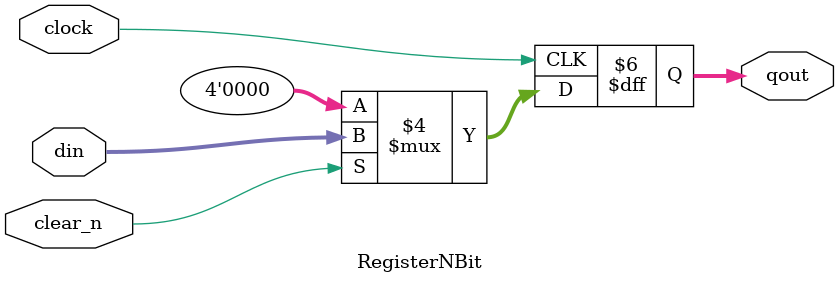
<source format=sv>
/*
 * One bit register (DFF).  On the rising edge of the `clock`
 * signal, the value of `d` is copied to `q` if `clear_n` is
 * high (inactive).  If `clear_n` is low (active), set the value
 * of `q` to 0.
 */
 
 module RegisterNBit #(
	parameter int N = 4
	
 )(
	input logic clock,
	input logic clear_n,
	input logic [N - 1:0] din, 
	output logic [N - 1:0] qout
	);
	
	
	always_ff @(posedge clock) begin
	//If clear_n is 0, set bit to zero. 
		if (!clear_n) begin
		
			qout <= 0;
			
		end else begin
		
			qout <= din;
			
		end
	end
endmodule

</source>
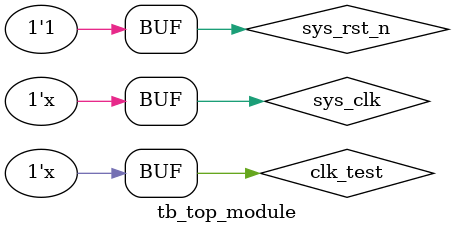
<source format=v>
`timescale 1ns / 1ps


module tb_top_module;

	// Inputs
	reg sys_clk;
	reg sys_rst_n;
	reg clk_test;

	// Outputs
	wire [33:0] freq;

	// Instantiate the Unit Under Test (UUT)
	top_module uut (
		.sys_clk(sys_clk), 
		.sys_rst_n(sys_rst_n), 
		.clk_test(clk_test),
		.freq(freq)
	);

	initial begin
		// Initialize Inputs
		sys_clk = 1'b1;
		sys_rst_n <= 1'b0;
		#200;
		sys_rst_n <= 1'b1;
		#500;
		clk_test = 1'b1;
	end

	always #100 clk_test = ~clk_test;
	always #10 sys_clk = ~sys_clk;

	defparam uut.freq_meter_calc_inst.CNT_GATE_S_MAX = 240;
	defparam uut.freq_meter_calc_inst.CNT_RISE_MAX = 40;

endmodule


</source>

====================

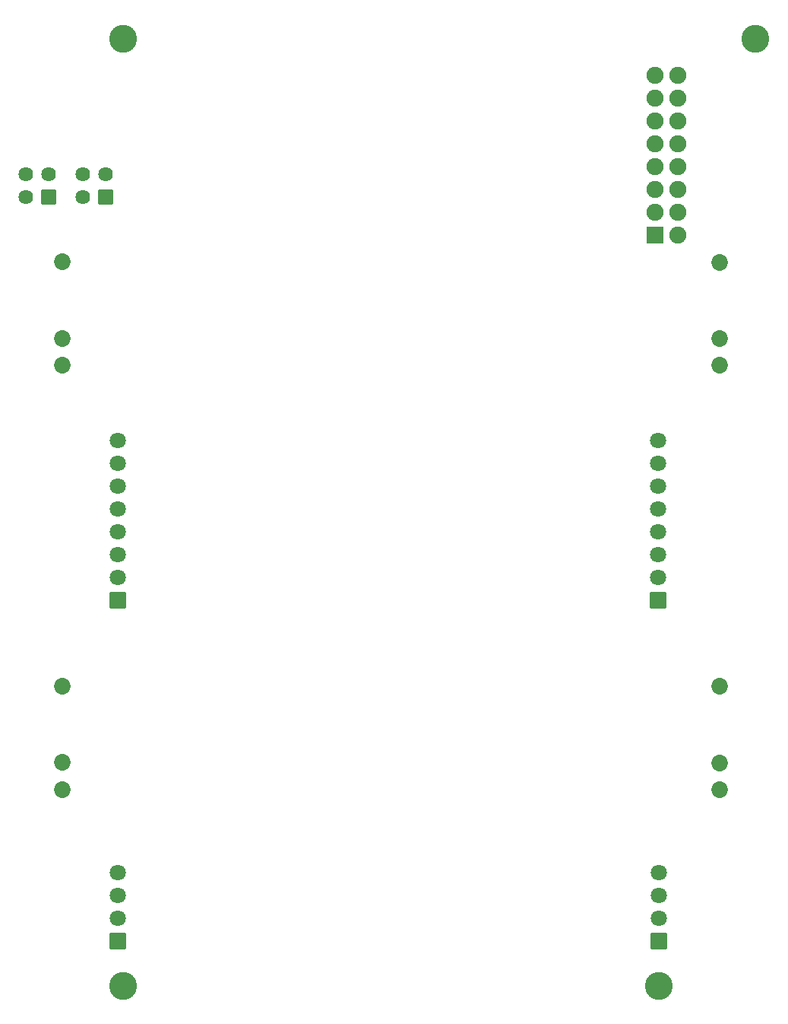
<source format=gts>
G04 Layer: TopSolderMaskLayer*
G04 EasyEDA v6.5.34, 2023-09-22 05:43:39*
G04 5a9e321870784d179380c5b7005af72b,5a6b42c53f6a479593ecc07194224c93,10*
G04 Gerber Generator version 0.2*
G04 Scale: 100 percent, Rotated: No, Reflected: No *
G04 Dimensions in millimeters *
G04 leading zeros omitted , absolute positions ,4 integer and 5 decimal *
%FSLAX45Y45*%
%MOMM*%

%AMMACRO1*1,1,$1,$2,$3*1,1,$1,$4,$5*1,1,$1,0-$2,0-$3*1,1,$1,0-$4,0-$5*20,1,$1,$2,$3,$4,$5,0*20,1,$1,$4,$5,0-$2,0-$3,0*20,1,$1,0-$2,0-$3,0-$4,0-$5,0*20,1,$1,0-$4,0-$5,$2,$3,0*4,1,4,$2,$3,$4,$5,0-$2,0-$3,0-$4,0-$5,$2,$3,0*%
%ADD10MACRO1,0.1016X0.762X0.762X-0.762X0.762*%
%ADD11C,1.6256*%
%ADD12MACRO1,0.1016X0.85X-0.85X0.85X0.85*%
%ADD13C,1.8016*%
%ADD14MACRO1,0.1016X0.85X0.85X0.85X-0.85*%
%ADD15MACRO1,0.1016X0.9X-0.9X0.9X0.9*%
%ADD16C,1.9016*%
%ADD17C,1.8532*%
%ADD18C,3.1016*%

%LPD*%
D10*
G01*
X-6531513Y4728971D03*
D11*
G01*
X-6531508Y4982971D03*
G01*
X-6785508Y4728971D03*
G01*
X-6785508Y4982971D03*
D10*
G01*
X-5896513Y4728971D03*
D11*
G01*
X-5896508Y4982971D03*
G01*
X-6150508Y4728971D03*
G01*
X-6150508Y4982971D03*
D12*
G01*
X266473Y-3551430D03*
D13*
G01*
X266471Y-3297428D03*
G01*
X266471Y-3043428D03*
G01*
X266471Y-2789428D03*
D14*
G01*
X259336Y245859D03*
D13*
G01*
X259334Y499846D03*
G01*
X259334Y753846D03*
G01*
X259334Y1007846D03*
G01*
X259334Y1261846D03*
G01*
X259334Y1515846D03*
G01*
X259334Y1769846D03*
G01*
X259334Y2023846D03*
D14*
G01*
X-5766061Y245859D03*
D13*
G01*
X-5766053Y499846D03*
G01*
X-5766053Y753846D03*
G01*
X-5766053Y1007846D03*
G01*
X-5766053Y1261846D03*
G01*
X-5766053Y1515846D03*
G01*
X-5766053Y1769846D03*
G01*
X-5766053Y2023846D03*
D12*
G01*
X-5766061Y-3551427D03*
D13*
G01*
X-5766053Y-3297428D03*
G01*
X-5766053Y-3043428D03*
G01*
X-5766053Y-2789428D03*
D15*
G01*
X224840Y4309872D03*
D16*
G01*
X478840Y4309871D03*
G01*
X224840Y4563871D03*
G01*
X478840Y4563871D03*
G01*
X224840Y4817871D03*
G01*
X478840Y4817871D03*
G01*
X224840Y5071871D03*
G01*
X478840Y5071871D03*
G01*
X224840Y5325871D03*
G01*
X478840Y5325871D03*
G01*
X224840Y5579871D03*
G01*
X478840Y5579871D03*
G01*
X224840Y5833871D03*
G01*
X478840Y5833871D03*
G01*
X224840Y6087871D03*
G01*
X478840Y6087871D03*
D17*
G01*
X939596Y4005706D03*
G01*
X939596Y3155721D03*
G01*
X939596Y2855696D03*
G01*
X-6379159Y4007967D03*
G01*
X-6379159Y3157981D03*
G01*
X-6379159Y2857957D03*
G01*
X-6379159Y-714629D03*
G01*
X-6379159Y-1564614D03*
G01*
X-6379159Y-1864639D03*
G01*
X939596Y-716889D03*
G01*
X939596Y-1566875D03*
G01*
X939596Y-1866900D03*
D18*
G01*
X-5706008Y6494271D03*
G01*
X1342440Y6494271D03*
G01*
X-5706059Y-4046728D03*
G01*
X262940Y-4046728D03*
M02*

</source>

====================

▸ How to complete this task
Which lines in the material contain the word "clock"? Pull each of them out.

▸ Exercise response
 * One bit register (DFF).  On the rising edge of the `clock`
	input logic clock,
	always_ff @(posedge clock) begin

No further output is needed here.